Initially, the mother-of-two, who died on September 14, 2008 - following a battle with Non-Hodgkin's Lymphoma and then Acute Myeloid Leukaemia - considered having a wicker coffin. But then she came across Mary Tomes at Colourful Coffins, which specialises in bespoke picture coffin designs printed on biodegradable paper or material wraps using eco-friendly inks.

Mary and her husband Kevin, who is also the company's chief designer, plant a tree each time one of their coffins is buried, creating a woodland area just outside their Oxford base, boasting over 5,000 trees - including English oaks and beeches, and which attracts foxes, deer and badgers. For each coffin that is cremated, the company offsets 215kg of CO2 through an agreement with carbon offsetting organisation Climate Care. Colourful Coffins says the scheme is likely to result in 250 tonnes of CO2 being offset in 2009.
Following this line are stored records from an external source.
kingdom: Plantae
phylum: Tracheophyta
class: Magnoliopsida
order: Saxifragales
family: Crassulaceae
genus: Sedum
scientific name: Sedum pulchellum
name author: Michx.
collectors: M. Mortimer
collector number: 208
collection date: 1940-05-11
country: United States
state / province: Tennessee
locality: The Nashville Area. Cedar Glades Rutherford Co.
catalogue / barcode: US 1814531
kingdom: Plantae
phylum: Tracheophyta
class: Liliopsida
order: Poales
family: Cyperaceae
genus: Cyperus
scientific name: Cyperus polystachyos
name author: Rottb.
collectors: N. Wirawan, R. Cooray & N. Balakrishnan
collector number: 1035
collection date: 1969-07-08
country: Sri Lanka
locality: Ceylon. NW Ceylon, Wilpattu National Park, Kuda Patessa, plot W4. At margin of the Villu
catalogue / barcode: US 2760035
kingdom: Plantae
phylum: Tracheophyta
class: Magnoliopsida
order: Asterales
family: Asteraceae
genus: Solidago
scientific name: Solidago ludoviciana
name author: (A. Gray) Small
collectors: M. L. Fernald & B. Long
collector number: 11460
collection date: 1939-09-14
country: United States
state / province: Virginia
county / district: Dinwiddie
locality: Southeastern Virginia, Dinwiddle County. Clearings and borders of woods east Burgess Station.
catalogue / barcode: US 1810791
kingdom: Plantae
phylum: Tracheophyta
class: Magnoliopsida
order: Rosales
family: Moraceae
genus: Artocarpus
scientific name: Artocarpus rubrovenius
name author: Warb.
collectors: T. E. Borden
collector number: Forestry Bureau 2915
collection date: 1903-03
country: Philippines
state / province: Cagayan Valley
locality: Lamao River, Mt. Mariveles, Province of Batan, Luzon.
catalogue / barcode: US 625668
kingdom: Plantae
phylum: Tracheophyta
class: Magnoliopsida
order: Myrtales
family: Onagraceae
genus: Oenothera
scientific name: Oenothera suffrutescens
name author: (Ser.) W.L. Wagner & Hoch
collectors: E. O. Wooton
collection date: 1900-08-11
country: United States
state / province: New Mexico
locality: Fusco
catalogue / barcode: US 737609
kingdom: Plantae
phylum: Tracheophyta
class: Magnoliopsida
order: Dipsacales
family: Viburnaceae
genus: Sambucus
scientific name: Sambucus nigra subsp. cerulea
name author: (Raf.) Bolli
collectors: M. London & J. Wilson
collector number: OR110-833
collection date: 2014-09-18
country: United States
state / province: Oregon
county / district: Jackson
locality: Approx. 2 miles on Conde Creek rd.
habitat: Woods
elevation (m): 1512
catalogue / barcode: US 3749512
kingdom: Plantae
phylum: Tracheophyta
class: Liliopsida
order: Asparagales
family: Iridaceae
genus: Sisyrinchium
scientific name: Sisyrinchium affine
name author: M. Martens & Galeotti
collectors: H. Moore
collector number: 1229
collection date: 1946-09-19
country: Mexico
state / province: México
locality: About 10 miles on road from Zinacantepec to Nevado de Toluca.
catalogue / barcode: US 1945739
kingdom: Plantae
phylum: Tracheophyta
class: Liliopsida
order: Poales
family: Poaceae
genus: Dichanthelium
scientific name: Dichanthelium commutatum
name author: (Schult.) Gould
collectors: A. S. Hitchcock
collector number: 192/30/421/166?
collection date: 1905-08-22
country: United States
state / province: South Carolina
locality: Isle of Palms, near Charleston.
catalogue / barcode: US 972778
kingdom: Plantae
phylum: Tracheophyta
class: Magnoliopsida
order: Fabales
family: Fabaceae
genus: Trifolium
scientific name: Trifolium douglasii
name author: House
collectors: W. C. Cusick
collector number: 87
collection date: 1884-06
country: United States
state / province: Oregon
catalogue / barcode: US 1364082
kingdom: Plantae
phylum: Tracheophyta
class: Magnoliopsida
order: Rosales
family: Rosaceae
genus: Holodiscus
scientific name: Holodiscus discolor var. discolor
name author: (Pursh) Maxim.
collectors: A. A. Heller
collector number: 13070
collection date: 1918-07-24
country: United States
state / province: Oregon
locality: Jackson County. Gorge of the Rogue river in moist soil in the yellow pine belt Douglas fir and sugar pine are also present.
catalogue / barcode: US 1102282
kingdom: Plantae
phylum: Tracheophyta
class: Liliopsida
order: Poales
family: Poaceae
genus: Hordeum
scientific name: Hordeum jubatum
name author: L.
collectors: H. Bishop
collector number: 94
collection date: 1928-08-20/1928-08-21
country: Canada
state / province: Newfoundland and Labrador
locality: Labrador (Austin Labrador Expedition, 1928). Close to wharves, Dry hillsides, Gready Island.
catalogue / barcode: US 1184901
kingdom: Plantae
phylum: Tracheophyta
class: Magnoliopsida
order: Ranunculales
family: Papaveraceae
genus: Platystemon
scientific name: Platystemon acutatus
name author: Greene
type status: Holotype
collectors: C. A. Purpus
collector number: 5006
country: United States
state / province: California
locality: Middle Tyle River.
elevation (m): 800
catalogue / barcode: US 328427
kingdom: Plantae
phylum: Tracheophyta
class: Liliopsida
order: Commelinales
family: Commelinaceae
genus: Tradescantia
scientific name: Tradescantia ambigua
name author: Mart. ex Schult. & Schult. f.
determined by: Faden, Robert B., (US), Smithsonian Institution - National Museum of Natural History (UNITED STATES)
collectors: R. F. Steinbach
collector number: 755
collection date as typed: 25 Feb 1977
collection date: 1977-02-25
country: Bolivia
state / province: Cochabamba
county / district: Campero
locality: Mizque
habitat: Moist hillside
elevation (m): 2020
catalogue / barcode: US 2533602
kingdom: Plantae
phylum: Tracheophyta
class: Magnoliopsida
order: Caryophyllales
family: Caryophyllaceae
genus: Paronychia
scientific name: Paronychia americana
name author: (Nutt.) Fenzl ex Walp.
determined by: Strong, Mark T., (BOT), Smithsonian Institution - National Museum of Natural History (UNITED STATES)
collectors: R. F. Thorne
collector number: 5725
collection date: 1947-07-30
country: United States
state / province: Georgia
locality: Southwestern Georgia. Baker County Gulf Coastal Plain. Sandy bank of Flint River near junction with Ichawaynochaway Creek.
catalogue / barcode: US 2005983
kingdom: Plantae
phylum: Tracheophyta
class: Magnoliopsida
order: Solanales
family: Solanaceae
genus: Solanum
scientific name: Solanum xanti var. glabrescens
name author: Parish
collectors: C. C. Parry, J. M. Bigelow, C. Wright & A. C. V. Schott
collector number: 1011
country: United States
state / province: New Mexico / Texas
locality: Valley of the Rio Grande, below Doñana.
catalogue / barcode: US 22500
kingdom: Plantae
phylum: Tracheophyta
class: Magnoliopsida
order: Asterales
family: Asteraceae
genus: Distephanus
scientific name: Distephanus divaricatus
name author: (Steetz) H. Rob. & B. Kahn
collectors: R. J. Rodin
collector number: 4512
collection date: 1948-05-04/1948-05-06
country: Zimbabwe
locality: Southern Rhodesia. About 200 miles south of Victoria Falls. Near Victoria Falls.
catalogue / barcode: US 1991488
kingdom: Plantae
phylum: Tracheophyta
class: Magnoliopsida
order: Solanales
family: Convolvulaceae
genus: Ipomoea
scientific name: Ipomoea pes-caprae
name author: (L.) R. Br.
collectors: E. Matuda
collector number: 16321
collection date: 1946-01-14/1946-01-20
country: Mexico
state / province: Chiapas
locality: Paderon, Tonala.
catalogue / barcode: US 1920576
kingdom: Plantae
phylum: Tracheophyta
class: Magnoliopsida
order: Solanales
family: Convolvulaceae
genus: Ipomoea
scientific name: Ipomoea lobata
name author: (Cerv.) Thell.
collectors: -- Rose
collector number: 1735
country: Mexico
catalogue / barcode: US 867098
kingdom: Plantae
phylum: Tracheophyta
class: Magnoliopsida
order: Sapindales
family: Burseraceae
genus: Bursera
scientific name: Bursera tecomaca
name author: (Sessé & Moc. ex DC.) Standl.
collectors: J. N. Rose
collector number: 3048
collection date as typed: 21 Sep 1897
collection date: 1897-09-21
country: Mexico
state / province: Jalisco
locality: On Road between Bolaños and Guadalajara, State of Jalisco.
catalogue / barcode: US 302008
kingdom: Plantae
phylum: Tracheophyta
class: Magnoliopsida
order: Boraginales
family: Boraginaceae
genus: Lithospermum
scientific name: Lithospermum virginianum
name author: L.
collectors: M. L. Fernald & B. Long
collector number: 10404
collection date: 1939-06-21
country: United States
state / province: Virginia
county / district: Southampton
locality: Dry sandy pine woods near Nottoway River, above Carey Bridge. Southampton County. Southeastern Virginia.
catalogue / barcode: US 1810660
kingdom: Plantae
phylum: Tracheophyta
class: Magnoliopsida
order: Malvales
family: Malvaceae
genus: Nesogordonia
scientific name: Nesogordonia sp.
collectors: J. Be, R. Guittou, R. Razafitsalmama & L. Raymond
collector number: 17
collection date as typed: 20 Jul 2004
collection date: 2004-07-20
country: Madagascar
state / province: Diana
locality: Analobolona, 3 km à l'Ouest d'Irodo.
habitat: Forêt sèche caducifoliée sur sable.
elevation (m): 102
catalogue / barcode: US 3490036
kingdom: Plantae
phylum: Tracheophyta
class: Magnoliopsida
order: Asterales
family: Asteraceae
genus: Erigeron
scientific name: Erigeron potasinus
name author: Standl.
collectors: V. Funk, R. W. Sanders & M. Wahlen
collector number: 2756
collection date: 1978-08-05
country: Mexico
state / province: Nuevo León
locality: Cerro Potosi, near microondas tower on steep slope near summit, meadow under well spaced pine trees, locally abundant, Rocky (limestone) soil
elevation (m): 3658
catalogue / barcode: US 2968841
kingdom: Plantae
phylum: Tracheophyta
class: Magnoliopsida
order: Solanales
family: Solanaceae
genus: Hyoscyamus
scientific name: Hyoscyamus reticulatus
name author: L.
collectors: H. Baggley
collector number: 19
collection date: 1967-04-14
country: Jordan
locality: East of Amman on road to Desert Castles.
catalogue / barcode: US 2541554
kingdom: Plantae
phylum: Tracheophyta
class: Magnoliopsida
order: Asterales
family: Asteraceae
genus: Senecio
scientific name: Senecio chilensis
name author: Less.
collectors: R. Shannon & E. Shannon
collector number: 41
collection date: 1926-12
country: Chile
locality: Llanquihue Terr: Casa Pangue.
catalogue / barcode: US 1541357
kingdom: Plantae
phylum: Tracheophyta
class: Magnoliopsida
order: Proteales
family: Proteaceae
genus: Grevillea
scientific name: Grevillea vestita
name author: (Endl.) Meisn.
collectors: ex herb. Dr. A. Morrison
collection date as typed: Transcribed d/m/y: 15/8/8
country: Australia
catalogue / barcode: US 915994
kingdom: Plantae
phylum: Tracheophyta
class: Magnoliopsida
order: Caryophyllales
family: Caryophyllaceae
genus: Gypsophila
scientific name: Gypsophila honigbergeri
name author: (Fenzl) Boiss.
"Sarah was completely sold on the idea," said Richard. "When she told me, I thought it was great. It made me smile because it was so typical of Sarah to be so out there and so radical. Colourful Coffins has since introduced a recycled cardboard range and I am sure if that had been available then, Sarah would have gone for that instead.

"When it came to her funeral, she opted for a burial because she thought it was part of the natural cycle of life in that the body gets recycled into the ground and has less of an impact on the environment.

"The burial ground is an area of woodland that looks particularly beautiful with blossom on the trees. You are only allowed a small wooden plaque with the person's name, date of birth and death, so it is all very low key. Sarah's grave looks particularly pretty because it is covered in Narcissi that were planted by a friend. We live near a traditional cemetery with lots of stone and metal and the whole environment is completely different - it is all very sombre and artificial.

"Now, if we are going to the coast, we will drop in to see Sarah's grave in the woodland. It's a much nicer place to go."

Richard says he also believes planning the funeral and the details on the coffin helped the children come to terms with their mother's death.

"It made what was going to happen real for them and it enabled them to feel involved in the process," he said. "It helped them understand that Sarah's dying was not going to be the end of everything. They could feel confident that they could carry on with their lives and not go round with their heads down.

"For me, and I'm sure it would be for a lot of other people, if you are able to face up to do something like this, it is an enormous help. It gives you something to focus on - a hook to hang all your thoughts about preparing for the death and funeral. After all, why should we do everything in the way convention dictates? Why not celebrate this person's life?"